The Harbor Commission finalized their recommendations for mooring administration and the rules and regulations concerning moorings at a meeting on April 7.
More than 75 people packed the Community Room at the NB Civic Center to listen to and participate in the discussion.
Last week’s meeting was the culmination of several meetings and many hours of discussion with members of the public, mooring permit holders and Newport Mooring Association members. Between 80 to 100 people attended each of the four meetings.
“There was a lot of good input,” said Harbor Resources Manager Chris Miller after the meeting.
The two major issues were mooring fees and mooring transfer rules, Miller said.

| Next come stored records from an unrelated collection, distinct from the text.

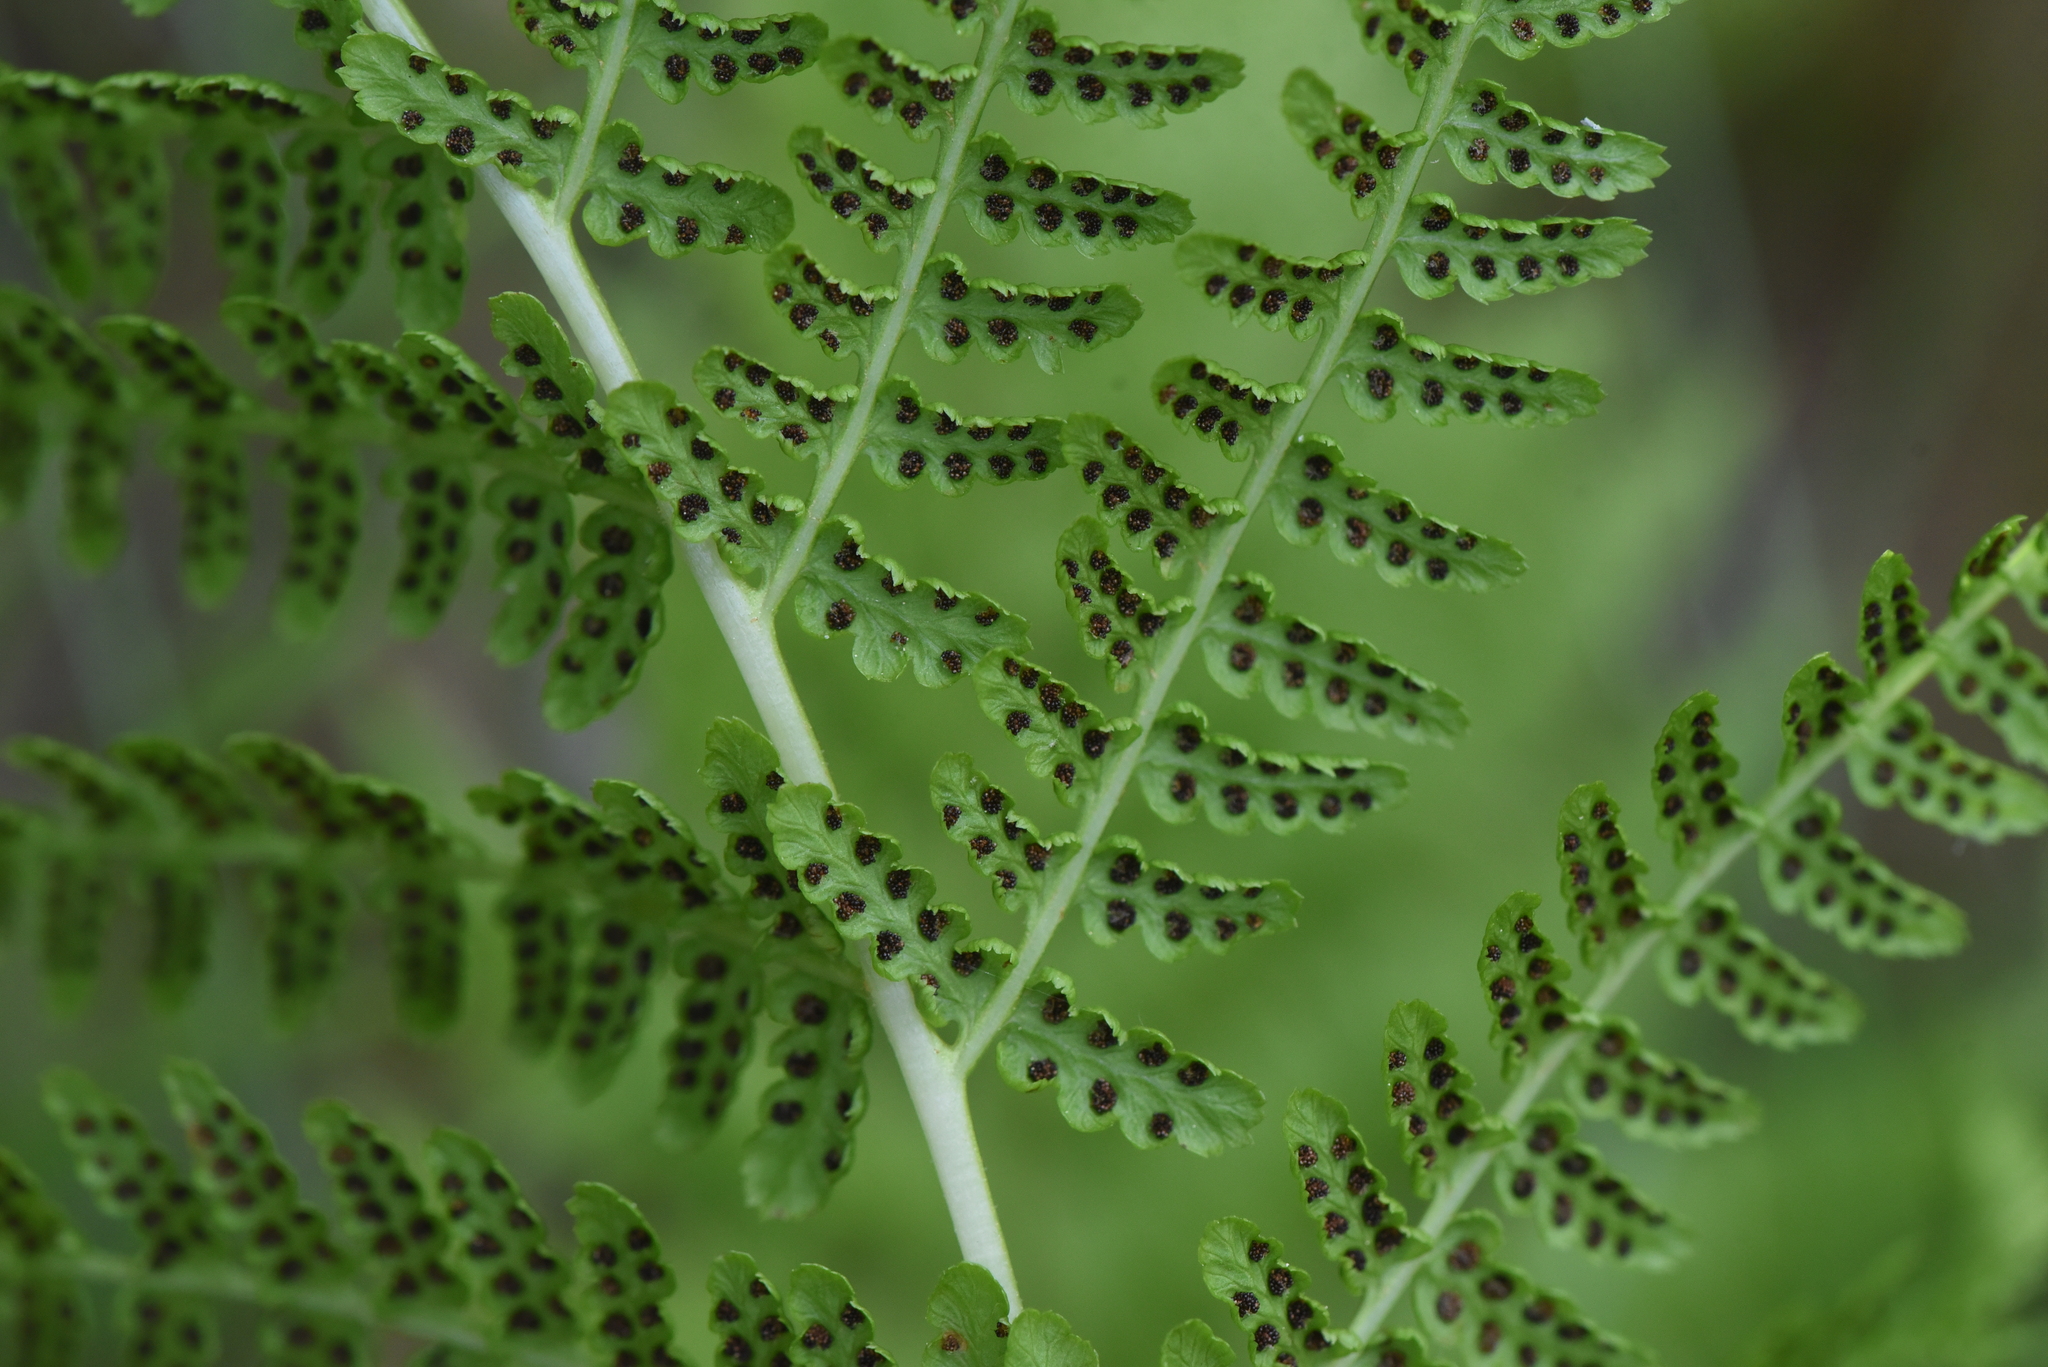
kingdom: Plantae
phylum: Tracheophyta
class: Polypodiopsida
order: Polypodiales
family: Athyriaceae
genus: Athyrium
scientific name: Athyrium filix-femina
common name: Lady fern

Both annual mooring permit fees and transfer fees were discussed.
The current mooring permit fee is about $55 per foot, per year, and the transfer fee is 50 percent of the annual permit fee, Miller explained.
The recommended changes from the Harbor Commission would set the permit fee at about $25 per foot, per year, and the transfer fee at 100 percent of the permit fee.
This will keep it relatively the same overall, he noted.
There would be no fee to transfer between trust of family members.
They don’t know what rate the council will ultimately decide upon for either fee, Miller emphasized. It could be what the Harbor Commission recommends or anything in between.
The rules on mooring transfers was also heavily discussed at the meeting.
“That was one of the major things that everyone wanted to change coming into this discussion,” Miller said.
Currently, a mooring can be transferred two times within the 10 year life of the permit. After that time period the owner would have to give it back to the city of Newport Beach, the city would pay the owner for the mooring tackle and then pass it on to the next person on the waiting list.
The commission’s recommendation to council will be to allow one transfer per year.
The commission will also recommend abolishing the wait list, Miller added. It has never really worked and hasn’t moved in decades, he noted.
Another recommended change is to start a city sponsored webpage that will list all the moorings currently for sale. People will be able to gather information and compare prices through the site.
They will also suggest no changes to the rules for renting moorings to visiting boaters, Miller added. The city can rent it out and the funds can be put back into the harbor.
The commission will likely present their recommendations to City Council within the next few months, scheduling permitting.